“Our country has entered into a debate on race and social justice. This debate has manifested itself by protest both physical and symbolic. The protests suggest something as yet undefined by both sides is needed. What is it that needs to be expressed and how do we best go about achieving this?”
Judge Charles Williams, Circuit Court Judge, Sarasota, Fl, Civil Division
By expressing our inner feelings on race, diversity and inclusion, first emotionally, then rationally, then in a structured environment that will serve to be a central receiving facility for concrete ideas and action will be first steps in the process for the solution.
It starts with our online forums, progresses to our live panel discussions, as we exchange information, advise each other of what is already in place and what else is needed then we retreat in thought, debate and dialogue to come up with the programs, initiatives, and solutions.
These small steps on this journey as they become greater and greater through sheer numbers of participants will echo a new protest, a protest that we hope will result in positive social reform for all those who seek justice and equality.
Ed James III, Political Strategist
What we are seeing around the country aren’t simply protests, in fact calling “die ins” that have shut down highways in New York City, Boston, Oakland, Chicago, Miami, and Jacksonville “protests” trivializes the magnitude of this mass display of political resistance spreading in the hearts and minds of consciously awakened citizens in the USA. If we look at these social movements from a nuanced perspective it becomes very clear that we are witnessing a systemic uprising seeking to obliterate every vestige of oppression emanating from the insular structures that haven’t always protected the interests of all Americans. While the media jockeys to make this an “us vs. them” narrative exacerbating divisions in our country; activists on the ground are struggling to reclaim their ability to manifest their collective destiny.
As a political strategist, I often ask myself what I can do to influence public policy in a way that creates a more perfect union. From where I sit, Eric Garner, Trayvon Martin, Rodney Mitchell, Jordan Davis and the countless other lives lost to senseless violence in this country are not just victims of racism, but victims of a system that has perpetuated their marginalization as human beings. A system that has far too often packed minority voters into compact districts to dilute the vote. Also, a system where their earning potential is significantly less even if they are equally or more qualified than their colleagues. Yet, there is still hope on the horizon.
There is hope because people of all backgrounds are finally changing the language used in the discourse on equality to recognize the humanity of people who have been “othered” for so long that their perceived inferiority has become a part of the American schema. There is hope because our public policy is slowly catching up with the words spoken by Abraham Lincoln in his Gettysburg Address in which he stated, “that this nation, under God, shall have a new birth of freedom — and that government of the people, by the people, for the people, shall not perish from the earth.” The only way for the United States of America to continue its path forward is to give its citizens the space to freely express their concerns so that all voices are heard in the policymaking process.

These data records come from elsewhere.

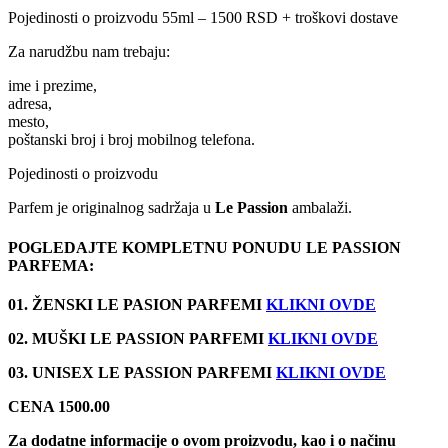
Pojedinosti o proizvodu 55ml – 1500 RSD + troškovi dostave
Za narudžbu nam trebaju:
ime i prezime,
adresa,
mesto,
poštanski broj i broj mobilnog telefona.
Pojedinosti o proizvodu
Parfem je originalnog sadržaja u
Le Passion
ambalaži.
POGLEDAJTE KOMPLETNU PONUDU LE PASSION
PARFEMA:
01. ŽENSKI LE PASION PARFEMI
KLIKNI OVDE
02. MUŠKI LE PASSION PARFEMI
KLIKNI OVDE
03. UNISEX LE PASSION PARFEMI
KLIKNI OVDE
CENA 1500.00
Za dodatne informacije o ovom proizvodu, kao i o načinu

Gilbert King, Pulitzer Prize winning Author
Racial issues are always going to be an unavoidable part of the American experience. Slavery played a critical role in the early economic development of our nation, and we eventually went to war against ourselves over it. But the Civil War did not magically bring about racial equality, as race-based violence thrived during Reconstruction and nearly a century of Jim Crow laws in the South.
As a nation, we are still trying to come to terms with the remnants of legalized white supremacy. That is why it is so important for us to objectively examine our country’s past, and art and literature can play an essential role. Acknowledging our shared history will bring a deeper understanding to the issues of race and social justice in America, and resolving to understand each other just a little better is such a worthwhile place to start.